- **REQUIREMENT**:
In the items below, swap "Workshop" for "Class" in the lines starting at the one containing "Christmas Printing" and ending at the one containing "your joy may", and give those lines again with nothing else changed. Leave the pictures out of your answer.

- - -

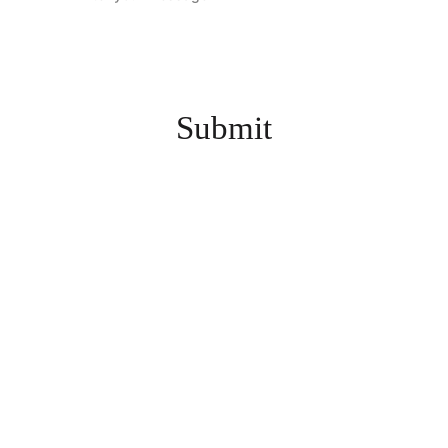
Submit
INFO@KZOOGAMESH
OW.COM
3635 E. MAIN ST., KALAMAZOO, MI 49048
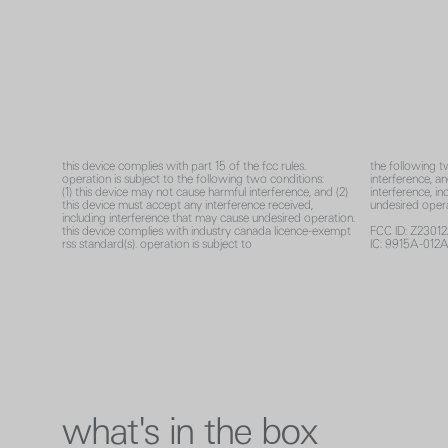
this device complies with part 15 of the fcc rules.
the following t
operation is subject to the following two conditions:
interference, a
(1) this device may not cause harmful interference, and (2)
interference, i
this device must accept any interference received,
undesired opera
including interference that may cause undesired operation.
this device complies with industry canada licence-exempt
FCC ID: Z2301
rss standard(s). operation is subject to
IC: 9915A-012
what's in the box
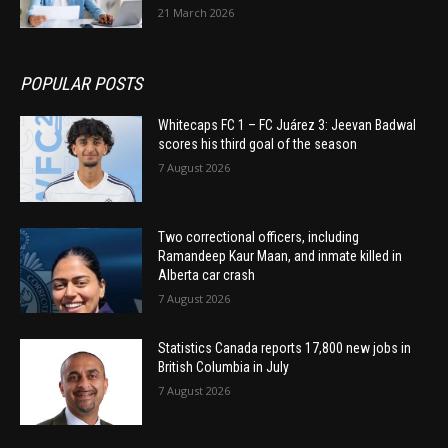
21 March 2026
POPULAR POSTS
Whitecaps FC 1 – FC Juárez 3: Jeevan Badwal
scores his third goal of the season
7 August 2026
Two correctional officers, including
Ramandeep Kaur Maan, and inmate killed in
Alberta car crash
7 August 2026
Statistics Canada reports 17,800 new jobs in
British Columbia in July
7 August 2026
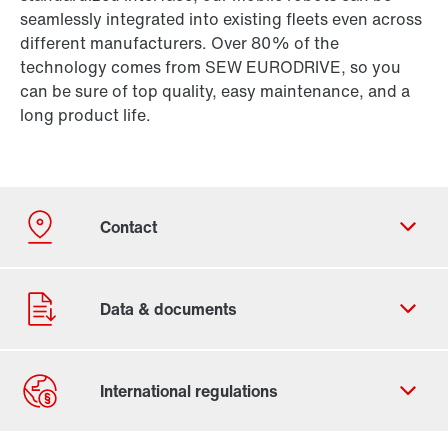
seamlessly integrated into existing fleets even across
different manufacturers. Over 80% of the
technology comes from SEW EURODRIVE, so you
can be sure of top quality, easy maintenance, and a
long product life.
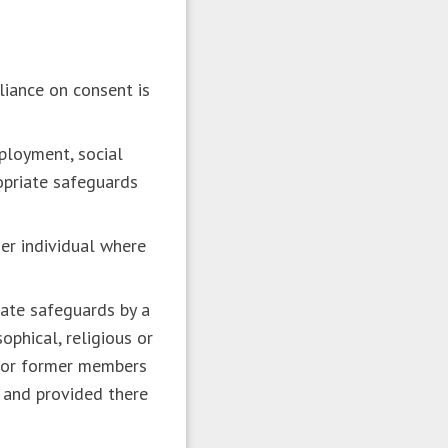
:
liance on consent is
mployment, social
ropriate safeguards
her individual where
riate safeguards by a
ophical, religious or
s or former members
 and provided there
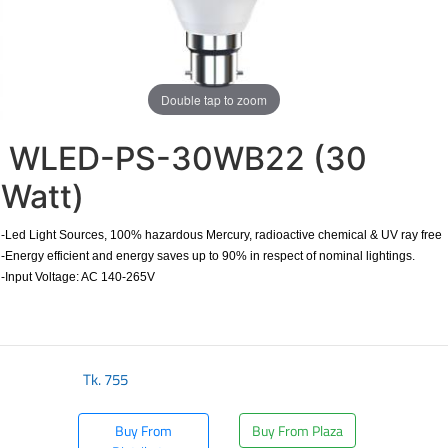
Double tap to zoom
WLED-PS-30WB22 (30
Watt)
-Led Light Sources, 100% hazardous Mercury, radioactive chemical & UV ray free
-Energy efficient and energy saves up to 90% in respect of nominal lightings.
-Input Voltage: AC 140-265V
Tk.
755
Buy From
Buy From Plaza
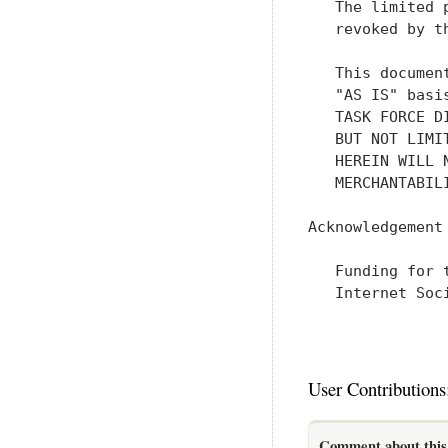
   The limited 
   revoked by t
   This documen
   "AS IS" basi
   TASK FORCE D
   BUT NOT LIMI
   HEREIN WILL 
   MERCHANTABIL
Acknowledgement

   Funding for 
   Internet Soci
User Contributions
Comment about this 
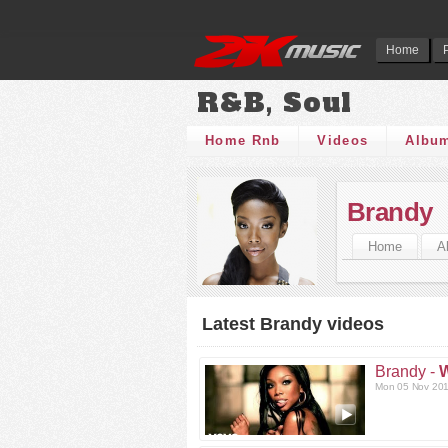
Home
R&B, Soul
Home Rnb
Videos
Albu
Brandy
Home
A
Latest Brandy videos
Brandy -
W
Mon 05 Nov 201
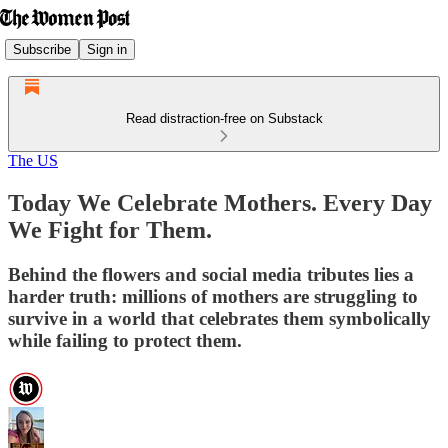
Subscribe
Sign in
Read distraction-free on Substack
The US
Today We Celebrate Mothers. Every Day
We Fight for Them.
Behind the flowers and social media tributes lies a
harder truth: millions of mothers are struggling to
survive in a world that celebrates them symbolically
while failing to protect them.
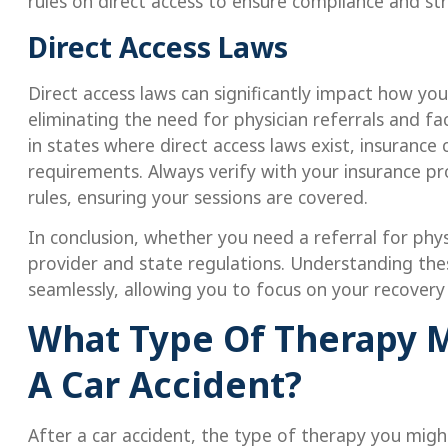
rules on direct access to ensure compliance and st
Direct Access Laws
Direct access laws can significantly impact how y
eliminating the need for physician referrals and 
in states where direct access laws exist, insurance
requirements. Always verify with your insurance pr
rules, ensuring your sessions are covered.
In conclusion, whether you need a referral for phy
provider and state regulations. Understanding the
seamlessly, allowing you to focus on your recovery
What Type Of Therapy M
A Car Accident?
After a car accident, the type of therapy you mig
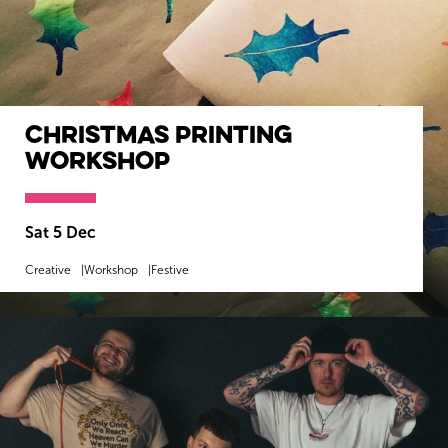
Christmas Printing
Workshop
Sat 5 Dec
Creative
Workshop
Festive
MORE INFO
BOOK NOW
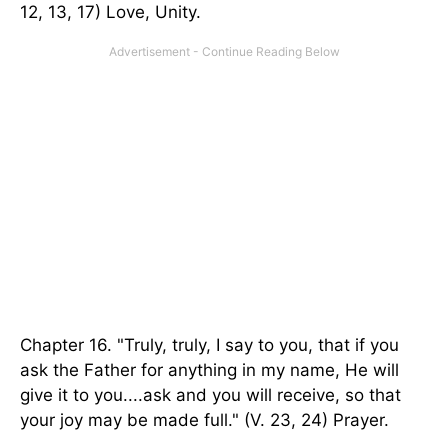
12, 13, 17) Love, Unity.
Chapter 16. "Truly, truly, I say to you, that if you
ask the Father for anything in my name, He will
give it to you....ask and you will receive, so that
your joy may be made full." (V. 23, 24) Prayer.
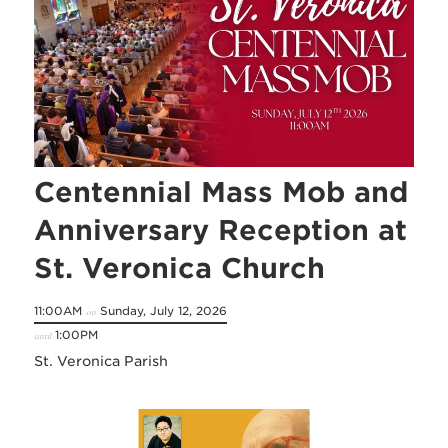
Centennial Mass Mob and
Anniversary Reception at
St. Veronica Church
11:00AM
Sunday, July 12, 2026
on
1:00PM
until
St. Veronica Parish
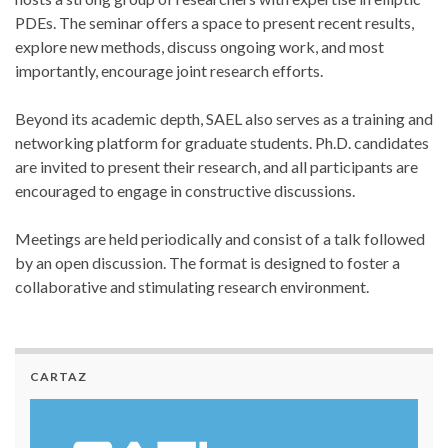
PDEs. The seminar offers a space to present recent results,
explore new methods, discuss ongoing work, and most
importantly, encourage joint research efforts.
Beyond its academic depth, SAEL also serves as a training and
networking platform for graduate students. Ph.D. candidates
are invited to present their research, and all participants are
encouraged to engage in constructive discussions.
Meetings are held periodically and consist of a talk followed
by an open discussion. The format is designed to foster a
collaborative and stimulating research environment.
CARTAZ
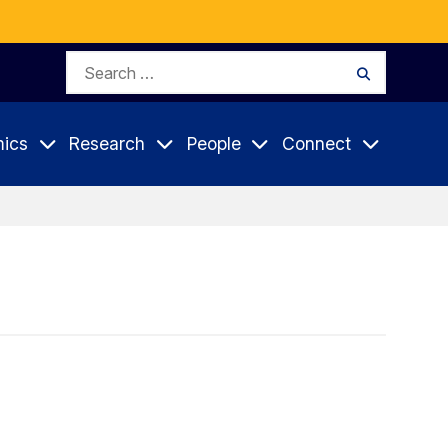
Search
Search
for:
ics
Research
People
Connect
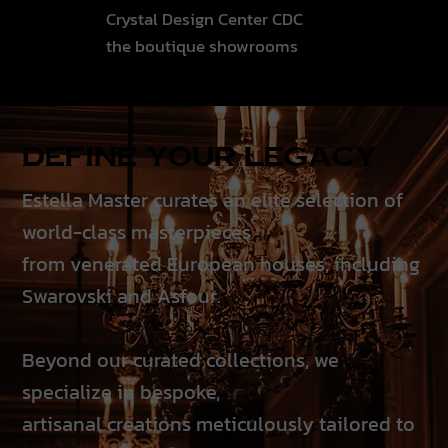
Crystal Design Center CDC
the boutique showrooms
Define your Legacy
Estella Master curates an elite selection of
world-class masterpieces
from venerated European houses, including
Swarovski and Asfour.
Beyond our curated collections, we
specialize in bespoke,
artisanal creations meticulously tailored to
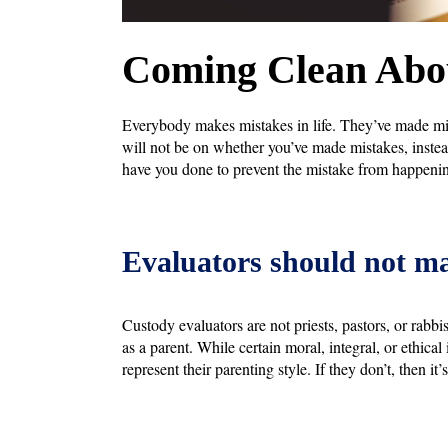
Coming Clean Abou
Everybody makes mistakes in life. They’ve made mist
will not be on whether you’ve made mistakes, inste
have you done to prevent the mistake from happenin
Evaluators should not m
Custody evaluators are not priests, pastors, or rabb
as a parent. While certain moral, integral, or ethical
represent their parenting style. If they don’t, then i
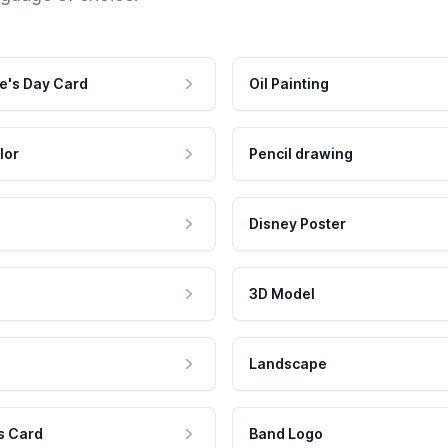
e's Day Card
Oil Painting
lor
Pencil drawing
Disney Poster
3D Model
Landscape
s Card
Band Logo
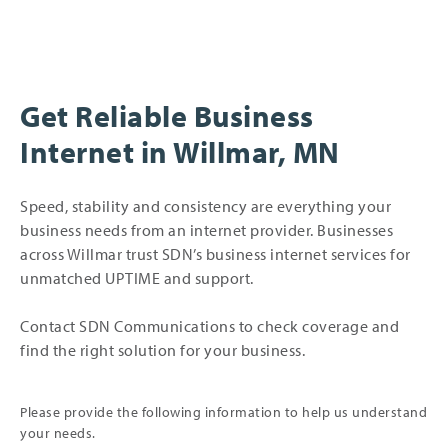
Get Reliable Business
Internet in Willmar, MN
Speed, stability and consistency are everything your
business needs from an internet provider. Businesses
across Willmar trust SDN’s business internet services for
unmatched UPTIME and support.
Contact SDN Communications to check coverage and
find the right solution for your business.
Please provide the following information to help us understand
your needs.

- - -

- **SOLUTION TO THIS EXERCISE**:
Christmas Printing
Class
Sat 5 Dec
Creative
Class
Festive
MORE INFO
BOOK NOW
12, 13, 17) Love, Unity.
Chapter 16. "Truly, truly, I say to you, that if you
ask the Father for anything in my name, He will
give it to you....ask and you will receive, so that
your joy may be made full." (V. 23, 24) Prayer.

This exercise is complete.